このブルータスが自分のことを大いに可愛がってくれたシーザーを裏切って暗殺に加わるのですが、暗殺後彼はローマの市民の前に立ち、なにゆえにシーザーを暗殺しなければならなかったかを説明します。ローマの民衆は、彼の理知的な演説を聞いて納得したのですが、その後行われたアントニーの演説によって形勢は一気に逆転。ブルータス一味は、ローマ市民の敵となり、ついにはみじめな最期を遂げることとなります。その間に何があったのか? シェイクスピアはこんな書き方をしています。
(前段略)
「シーザーはわが友であり、私にはつねに誠実、かつ公正であった。
が、ブルータスは言う、シーザーは野心を懐いていたと。
そして、ブルータスは公明正大の士である……
生前、シーザーは多くの捕虜をローマに連れ帰ったことがある、しかもその身代金はことごとく国庫に収めた。

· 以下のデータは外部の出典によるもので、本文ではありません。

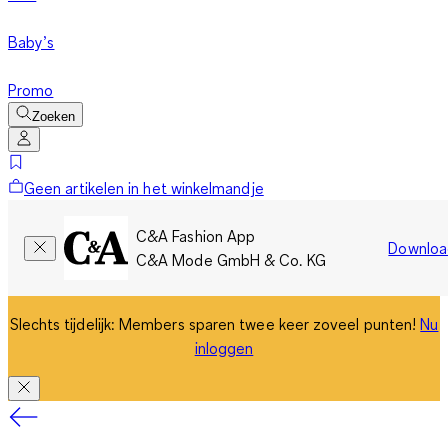
Baby’s
Promo
Zoeken
Geen artikelen in het winkelmandje
C&A Fashion App
Downloa
C&A Mode GmbH & Co. KG
Slechts tijdelijk: Members sparen twee keer zoveel punten!
Nu
inloggen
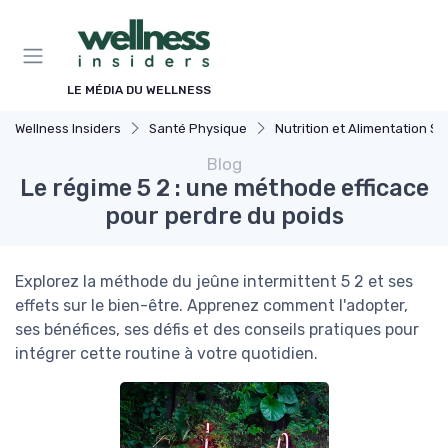
Panneau de gestion des cookies
LE MÉDIA DU WELLNESS
Wellness Insiders
Santé Physique
Nutrition et Alimentation Saine
Blog
Le régime 5 2 : une méthode efficace
pour perdre du poids
Explorez la méthode du jeûne intermittent 5 2 et ses
effets sur le bien-être. Apprenez comment l'adopter,
ses bénéfices, ses défis et des conseils pratiques pour
intégrer cette routine à votre quotidien.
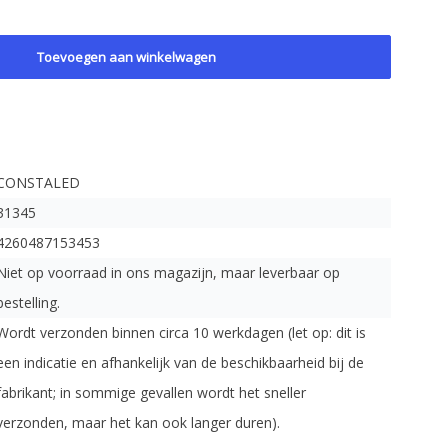
Toevoegen aan winkelwagen
CONSTALED
31345
4260487153453
Niet op voorraad in ons magazijn, maar leverbaar op
bestelling.
Wordt verzonden binnen circa 10 werkdagen (let op: dit is
een indicatie en afhankelijk van de beschikbaarheid bij de
fabrikant; in sommige gevallen wordt het sneller
verzonden, maar het kan ook langer duren).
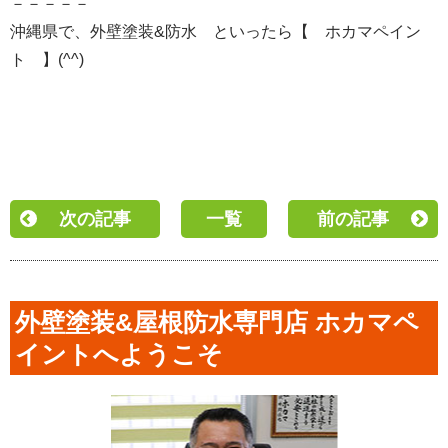
－－－－－
沖縄県で、外壁塗装&防水 といったら【 ホカマペイン
ト 】(^^)
次の記事
一覧
前の記事
外壁塗装&屋根防水専門店 ホカマペ
イントへようこそ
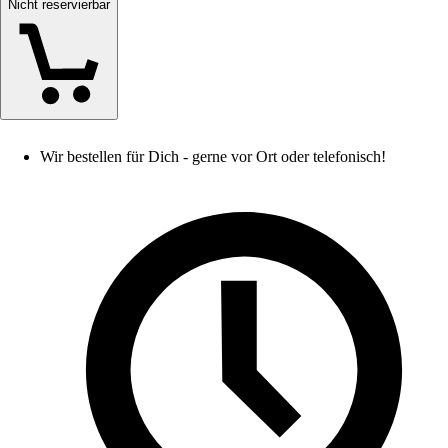
Nicht reservierbar
Wir bestellen für Dich - gerne vor Ort oder telefonisch!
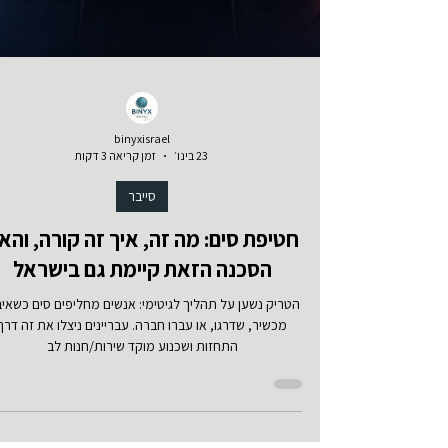
binyxisrael
23 בינו׳
זמן קריאה 3 דקות
סייבר
חטיפת סים: מה זה, איך זה קורה, והא
הסכנה הזאת קיימת גם בישראל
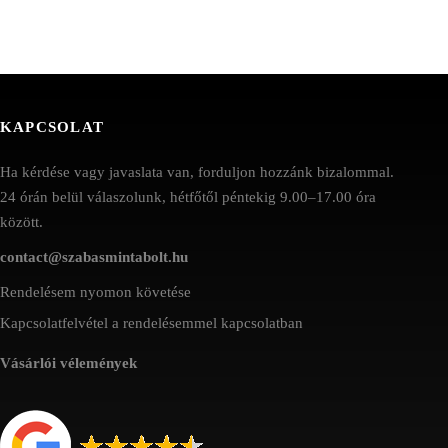
KAPCSOLAT
Ha kérdése vagy javaslata van, forduljon hozzánk bizalommal.
24 órán belül válaszolunk, hétfőtől péntekig 9.00–17.00 óra
között.
contact@szabasmintabolt.hu
Rendelésem nyomon követése
Kapcsolatfelvétel a rendelésemmel kapcsolatban
Vásárlói vélemények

かかるシーザーの態度に野心らしきものが少しでも窺われようか? 貧しきものが飢えに泣くのを見て、シーザーもまた涙した。
野心はもっと冷酷なもので出来ているはずだ。
が、ブルータスは言う、シーザーは野心を懐いていたと。
そしてブルータスは公明正大の士である。
みなも見て知っていよう、過ぐるルペルカリア祭の日のことだ、私は三たびシーザーに王冠を捧げた、が、それをシーザーは三たび却けた。

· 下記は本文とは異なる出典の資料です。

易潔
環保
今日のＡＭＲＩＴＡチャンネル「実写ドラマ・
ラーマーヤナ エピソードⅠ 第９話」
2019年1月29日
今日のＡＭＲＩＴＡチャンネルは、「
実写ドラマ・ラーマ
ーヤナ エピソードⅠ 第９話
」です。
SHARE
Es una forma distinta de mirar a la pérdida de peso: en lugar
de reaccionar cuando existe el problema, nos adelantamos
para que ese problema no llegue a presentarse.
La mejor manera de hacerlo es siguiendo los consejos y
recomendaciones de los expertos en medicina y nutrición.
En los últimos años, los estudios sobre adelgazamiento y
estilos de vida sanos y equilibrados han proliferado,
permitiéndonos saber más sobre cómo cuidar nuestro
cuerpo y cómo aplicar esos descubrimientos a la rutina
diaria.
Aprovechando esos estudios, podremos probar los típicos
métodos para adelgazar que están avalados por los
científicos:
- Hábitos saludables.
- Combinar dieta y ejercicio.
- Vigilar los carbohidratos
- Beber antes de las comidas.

果して、これが野心か? が、ブルータスは言う、シーザーは野心を懐いていたと。
そして、もとより、ブルータスは公明正大の士である。
私はなにもブルータスの言葉を否定せんがために言うのではない、ただおのれの知れるところを述べんがために、今ここにいるのだ。
(中略)
……みな、許してくれ、私の心はあの柩のなか、シーザーと共にあるのだ、それが戻ってくるまでは先が続けられぬ。
(泣く)
評論家の山本七平はこれを『アントニーの詐術』と呼びました。ここで行われたことは、
1.、自分に都合のよい事実の編集
2.問いかけ
3.民衆と死せるシーザーとの一体感の醸成
です。
これらを順序良くこなしていくことによって、「民衆を煽動したくはない」「暗殺者のブルータスは高潔の士だ」と言いながら、アントニーは思惑通り、民衆を煽動することに成功するのです。
ここで注目すべきは2の「問いかけ」です。高いところからアントニーが「これは野心ではない」と断言していれば権力者嫌いの民衆の心に反射的に「そうじゃない、それは野心だ!」という答えが浮かびます。

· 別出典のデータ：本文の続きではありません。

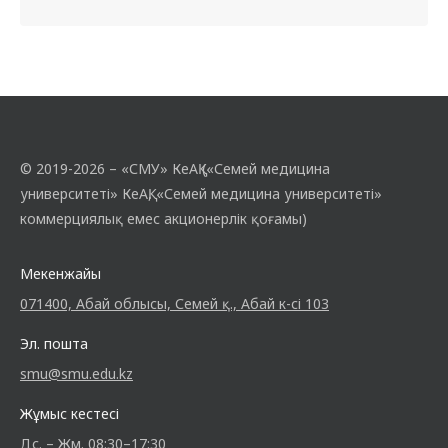
© 2019-2026 – «СМУ» КеАҚ («Семей медицина
университеті» КеАҚ, «Семей медицина университеті»
коммерциялық емес акционерлік қоғамы)
Мекенжайы
071400, Абай облысы, Семей қ., Абай к-сі 103
Эл. пошта
smu@smu.edu.kz
Жұмыс кестесі
Дс. – Жм. 08:30–17:30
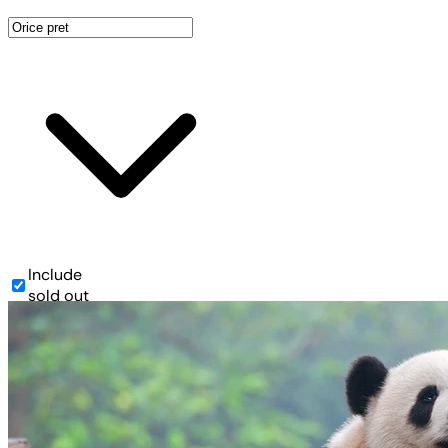
Include
sold out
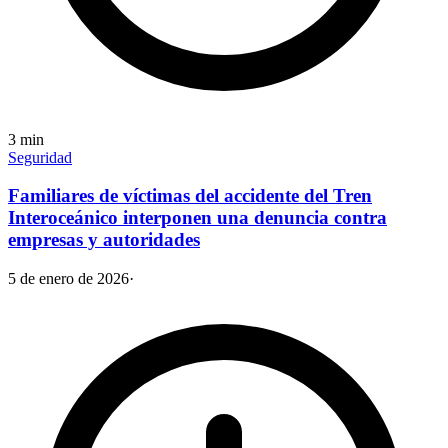
3
min
Seguridad
Familiares de víctimas del accidente del Tren
Interoceánico interponen una denuncia contra
empresas y autoridades
5 de enero de 2026
·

しかし「果して、これが野心か?」と問われれば、その答えは「野心ではない!」です。
しかもこの「野心ではない!」には、『上から言われたのではなく、自分で考えたのだ。自分の答えだ』という思い(アントニーは尋ねただけだ)がこもりますから、民衆は否が応にも能動的になって行くのです。「自分で決めたこと」は非常に重要なのです。
さてこうした「問いかけ」、私たちは授業をしながら、無意識のうちにも何度も使っています。それを意識的に駆使するようになったらどういうことになるのか。それは日ごろ、私がしばしば考えることです。